**Records to use:**

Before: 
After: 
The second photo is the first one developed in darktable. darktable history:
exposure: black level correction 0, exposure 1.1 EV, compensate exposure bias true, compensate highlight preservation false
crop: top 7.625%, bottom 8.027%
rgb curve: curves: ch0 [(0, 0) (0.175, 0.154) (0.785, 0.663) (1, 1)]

**Stated exercise:**
Please transcribe every line of the rows above, keeping each character unchanged.

**Solution to this exercise:**
Before: 
After: 
The second photo is the first one developed in darktable. darktable history:
exposure: black level correction 0, exposure 1.1 EV, compensate exposure bias true, compensate highlight preservation false
crop: top 7.625%, bottom 8.027%
rgb curve: curves: ch0 [(0, 0) (0.175, 0.154) (0.785, 0.663) (1, 1)]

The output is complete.